Nudge and join forces with other people locally to engage in dialogue with your MP.
Once you've started a dialogue with your MP by writing to them, the next very easy but potentially very meaningful thing you can do is to
nudge other people you know to get into dialogue with their MP and if possible also join forces with others
particularly those you think unlikely to take much persuading - ie people you already know who are worried about climate change but dont know what to do about it, and you think would be interested in taking the same action you have.
Surveys show that the vast majority of people now believe that man-made global warming is real, are worried about climate change, but dont know what they can do about it as individuals.
By mentioning to family, friends and collegues that you've started a dialogue with your MP and asking them to join you is the best kind of nudge.
Forming a Whatsapp group, or something similar, to keep in touch, remind one another to write to their MP each month, share ideas and insights can then help maintain momentum and create a new network.
Benefits are likely to include:
More people who've never written to their
MP before feeling empowered to do so.
Greater likelihood of
momentum being sustained
in your dialogue with your MP and
reminder to send another letter.
Shared sense of purpose, feeling less alone
with worries about climate change
Exchange ideas, share research and
fact checking.
Proof reading, checking clarity of
communication, spelling and grammar.
Camaraderie, social interaction,
maybe meeting new like-minded
people locally.
If you join forces you can chose whether to write to your MP collectively or individually.

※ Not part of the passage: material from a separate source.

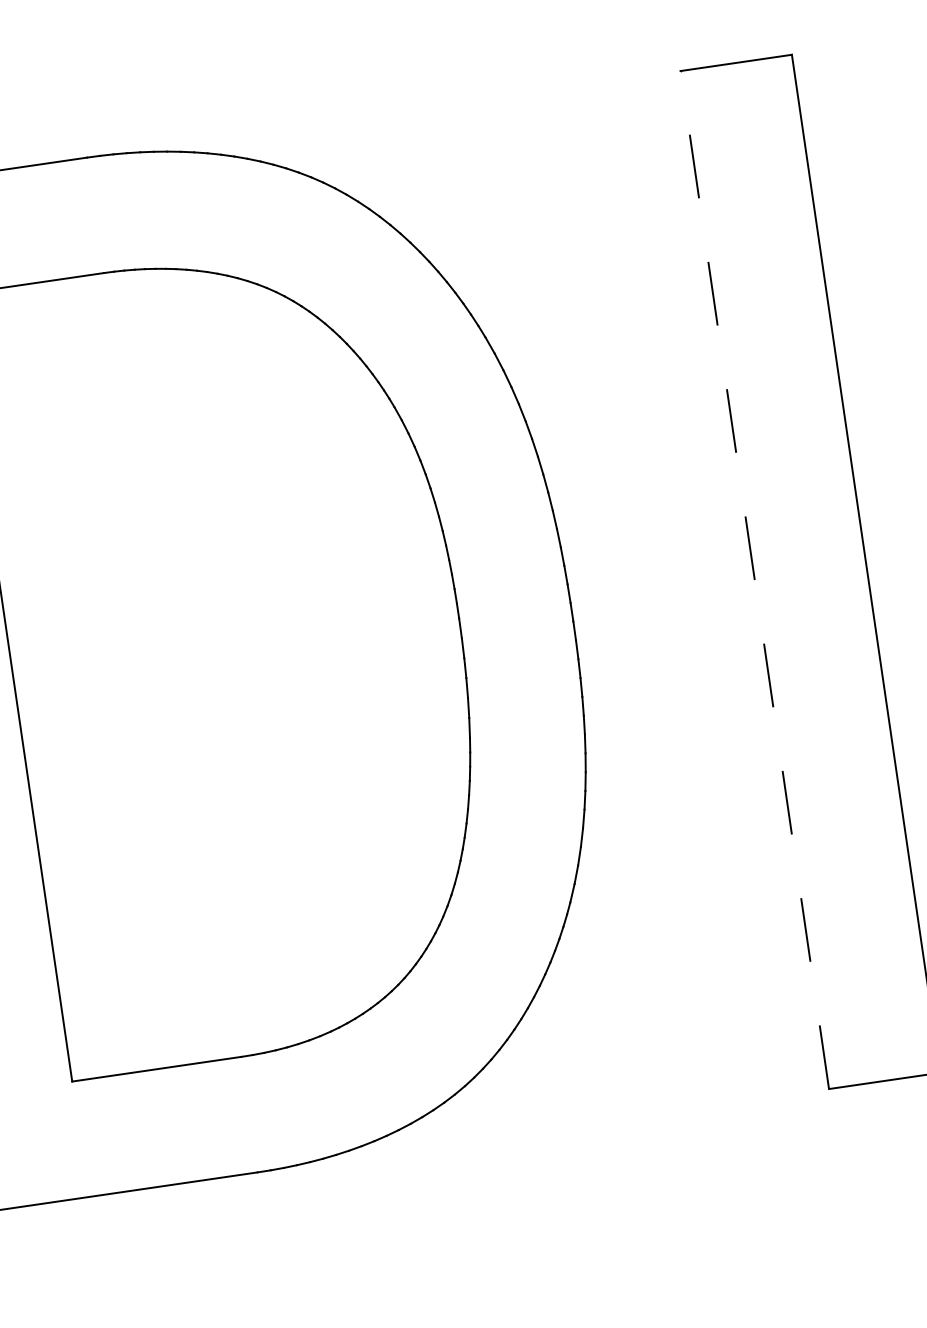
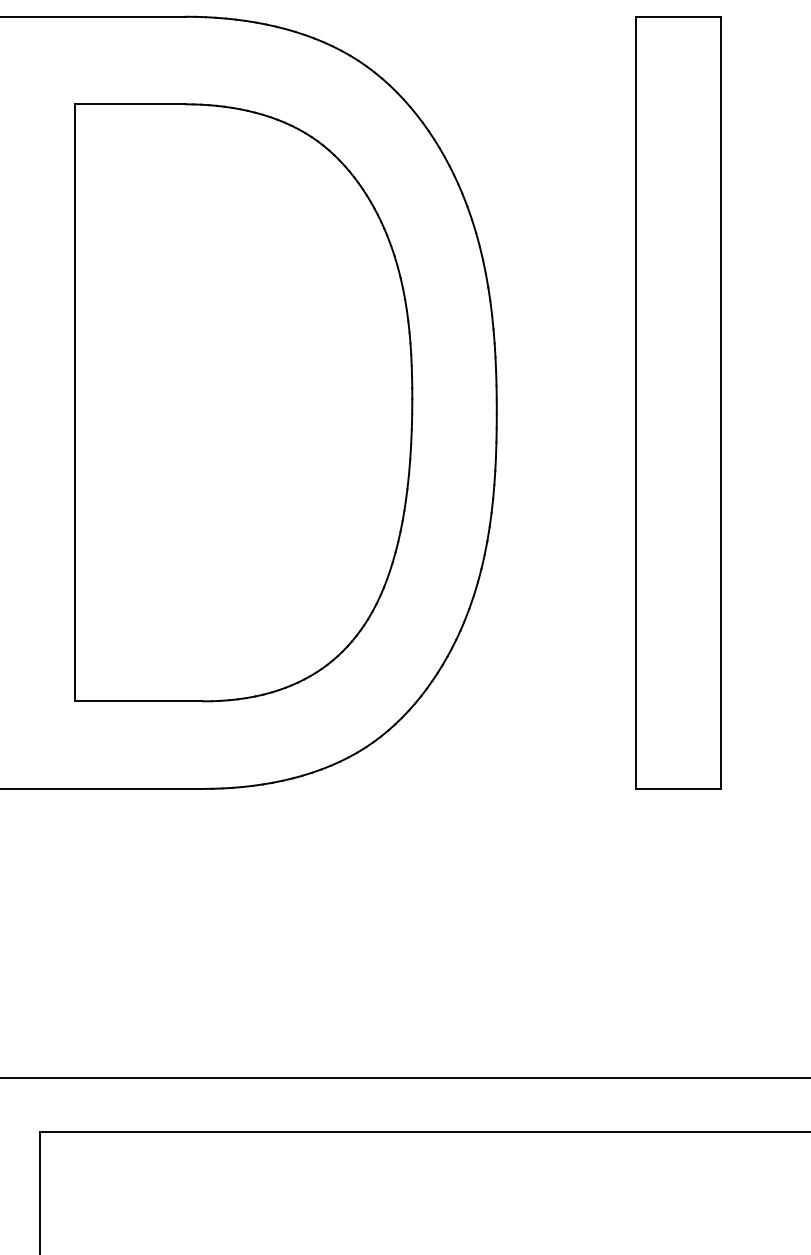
line: (755, 579) -> (636, 402), dashed -> solid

If you choose to meet your MP in person, doing this in a small group is ideal as more weight is likely to be attached to a group than a single individual.
If over a few months, everyone already writing to their MP was able to nudge (say) 10 other people they know to start a dialogue with their MP, and those 10 were to nudge another 10 each, and so on, there would soon be an exponential increase in the number of dialogues going on with MPs about Climate Change.
An exponential increase in the number of people calling for greater action to cut greenhouse gas emissions within the next 10 years to their MP's has the potential to move the issue further into everyday politics, to become an election issue, and demand a much more urgent and meaningful response from government.